Ummm, some quick digging later and the situation is worse than I thought.
Not only does vpopmail use rand(), it initializes srand with a variant
of time(NULL) ^ getpid(). time(NULL) ^ getpid() has long been known to
not be a good way of seeding the random number generator. I think the
variant vpopmail uses is actually likely to make it quite a bit worse.
If nothing else, I'd suggest replacing the rand() % time(NULL) ^ getpid()
with time(NULL) ^ (getpid() + (getpid() << 15)) as recommended by Larry
Wall. At best, I would attempt to determine if /dev/urandom exists
(either at configuration time or at run time) and use that if possible,
reverting to the Wall function if /dev/urandom is not available.
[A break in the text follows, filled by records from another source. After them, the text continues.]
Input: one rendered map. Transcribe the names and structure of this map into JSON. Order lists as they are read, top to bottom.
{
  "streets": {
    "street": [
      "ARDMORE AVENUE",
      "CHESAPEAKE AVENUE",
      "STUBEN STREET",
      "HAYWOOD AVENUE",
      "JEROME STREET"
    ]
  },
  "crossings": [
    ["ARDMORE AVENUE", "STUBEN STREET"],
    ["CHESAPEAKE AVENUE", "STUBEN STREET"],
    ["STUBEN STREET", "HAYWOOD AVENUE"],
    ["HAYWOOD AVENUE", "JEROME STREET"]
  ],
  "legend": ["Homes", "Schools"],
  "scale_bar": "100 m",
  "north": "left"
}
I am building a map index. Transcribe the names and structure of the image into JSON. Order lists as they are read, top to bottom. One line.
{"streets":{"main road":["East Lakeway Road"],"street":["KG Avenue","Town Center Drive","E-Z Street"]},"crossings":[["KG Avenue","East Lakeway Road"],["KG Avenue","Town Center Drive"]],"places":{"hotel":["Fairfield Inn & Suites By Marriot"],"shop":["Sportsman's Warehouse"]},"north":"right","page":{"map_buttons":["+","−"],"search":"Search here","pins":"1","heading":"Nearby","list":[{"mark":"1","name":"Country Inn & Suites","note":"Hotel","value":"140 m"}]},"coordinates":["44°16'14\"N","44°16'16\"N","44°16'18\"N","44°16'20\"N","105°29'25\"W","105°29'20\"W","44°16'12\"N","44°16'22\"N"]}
For generating a salt, I think we're fine with the following initialization:
srandom (time(NULL)^(getpid()<<15));
I think it would be extremely difficult to predict the salt of a generated password, and even if it was possible, it doesn't really matter. Knowing a password's salt but not the encrypted password doesn't help you to crack it. Once you have the encrypted password, you get the salt.
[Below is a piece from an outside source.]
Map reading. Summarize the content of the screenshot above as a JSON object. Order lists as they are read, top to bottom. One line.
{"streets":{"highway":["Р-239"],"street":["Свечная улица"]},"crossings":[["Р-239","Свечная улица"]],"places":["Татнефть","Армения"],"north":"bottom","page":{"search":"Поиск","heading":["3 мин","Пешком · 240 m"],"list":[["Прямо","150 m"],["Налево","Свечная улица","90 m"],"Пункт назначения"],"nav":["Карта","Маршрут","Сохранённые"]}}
If you were trying to guess a randomly generated password, it might be possible to use the salt to determine the starting seed to srand and then determine the password used. If you knew a process ID range and time range for when the password was generated, you could try thousands, if not millions of seeds to find one that generates the salt. At that point, you could continue the password generating routine to determine what the random password was.